14 Maret, dan seharian hujan. Young Hyun masih sangat mengingat hari itu. Terkadang terlalu menyakitkan bahkan ketika ingatan itu hanya melintas beberapa detik saja. Sesekali kalau ia sedang merasa tidak sentimental ia akan jadi bersyukur karena hari itu pernah ada.
Sorenya Young Hyun pergi ke pasar dan mengunjungi Paperground, ia berniat membeli beberapa petalatan sekolah, buku tulisnya sudah habis dan pensilnya hilang, mungkin bagi sebagian orang hilang pensil bukanlah sebuah masalah, tapi bagi Young Hyun ini masalah besar, ia harus bekerja seharian penuh di ladang baru bisa membelinya, itupun pensil bekas yang tinggal setengah, bukan pensil baru dengan ujung rata belum diraut.

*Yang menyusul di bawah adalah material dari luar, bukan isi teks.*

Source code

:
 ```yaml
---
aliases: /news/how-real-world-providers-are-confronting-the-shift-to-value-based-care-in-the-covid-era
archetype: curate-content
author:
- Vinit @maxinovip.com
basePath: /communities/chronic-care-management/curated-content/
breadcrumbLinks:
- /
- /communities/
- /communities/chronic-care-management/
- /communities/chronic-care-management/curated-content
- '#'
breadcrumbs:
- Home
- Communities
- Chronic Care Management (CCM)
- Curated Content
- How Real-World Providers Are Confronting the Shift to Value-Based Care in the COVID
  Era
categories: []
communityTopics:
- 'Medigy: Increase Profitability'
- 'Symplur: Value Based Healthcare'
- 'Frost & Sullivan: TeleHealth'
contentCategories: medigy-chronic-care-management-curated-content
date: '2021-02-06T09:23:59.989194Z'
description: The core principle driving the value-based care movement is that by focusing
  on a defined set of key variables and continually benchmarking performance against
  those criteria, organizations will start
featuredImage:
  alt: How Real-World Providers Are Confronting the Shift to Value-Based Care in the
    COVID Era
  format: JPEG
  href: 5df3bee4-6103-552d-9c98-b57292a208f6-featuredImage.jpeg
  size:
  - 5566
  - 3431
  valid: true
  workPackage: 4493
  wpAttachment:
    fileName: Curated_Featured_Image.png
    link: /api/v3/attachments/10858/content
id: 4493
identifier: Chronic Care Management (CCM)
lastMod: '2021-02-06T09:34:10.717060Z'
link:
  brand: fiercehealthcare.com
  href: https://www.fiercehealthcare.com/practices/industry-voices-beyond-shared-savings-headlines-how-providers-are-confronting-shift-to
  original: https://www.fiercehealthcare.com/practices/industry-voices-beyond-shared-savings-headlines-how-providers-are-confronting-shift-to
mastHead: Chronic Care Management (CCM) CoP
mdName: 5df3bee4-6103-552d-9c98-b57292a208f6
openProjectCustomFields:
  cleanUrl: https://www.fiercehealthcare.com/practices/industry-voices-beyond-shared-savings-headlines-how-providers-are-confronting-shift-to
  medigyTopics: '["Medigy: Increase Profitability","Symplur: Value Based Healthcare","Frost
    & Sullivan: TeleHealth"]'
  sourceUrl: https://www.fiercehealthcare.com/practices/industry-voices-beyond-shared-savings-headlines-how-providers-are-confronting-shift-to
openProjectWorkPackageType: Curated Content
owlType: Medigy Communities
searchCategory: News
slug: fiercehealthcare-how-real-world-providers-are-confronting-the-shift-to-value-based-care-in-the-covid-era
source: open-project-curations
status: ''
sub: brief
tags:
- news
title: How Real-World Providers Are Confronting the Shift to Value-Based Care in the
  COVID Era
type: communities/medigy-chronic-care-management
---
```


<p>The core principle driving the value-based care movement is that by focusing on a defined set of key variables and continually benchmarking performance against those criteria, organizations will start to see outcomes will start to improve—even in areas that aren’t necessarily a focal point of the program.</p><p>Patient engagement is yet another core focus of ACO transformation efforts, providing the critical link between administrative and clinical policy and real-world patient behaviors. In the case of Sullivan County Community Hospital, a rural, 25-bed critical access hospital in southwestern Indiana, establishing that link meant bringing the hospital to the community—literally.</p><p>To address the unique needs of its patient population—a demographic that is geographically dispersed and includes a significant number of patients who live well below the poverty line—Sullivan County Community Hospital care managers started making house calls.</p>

Young Hyun menghitung uangnya, hanya cukup untuk membeli satu buah buku tulis tipis dan tersisa beberapa sen, beberapa kali ia mengalihkan pandangannya ke arah buku atau pensil, ia membutuhkan keduanya, ia bingung, kalau saja mengemis bukanlah hal kriminal di sini mungkin Young Hyun sudah melakukannya. Bukan ia pemalas, ia sudah menghabiskan lebih dari separuh waktunya untuk bekerja serabutan dan penghasilannya masih belum cukup. Young Hyun juga bukan tipe orang yang suka berfoya-foya, membeli barang-barang tidak terlalu penting hanya sekedar dipajang atau camilan sore. Memang ia dibayar sangat sedikit. Orang-orang dewasa yang mempekerjakannya kebanyakan kepalang tega, mereka hanya melihat Young Hyun, tidak hanya Young Hyun, tapi semua anak-anak yang bekerja pada mereka hanyalah anak-anak yang seharusnya sudah merasa bersyukur dibayar oleh segenggam permen. Tidak adil memang, dan Young Hyun merasa di setiap sudut Avelium tidak ada keadilan, apalagi untuk golongan perunggu seperti dia.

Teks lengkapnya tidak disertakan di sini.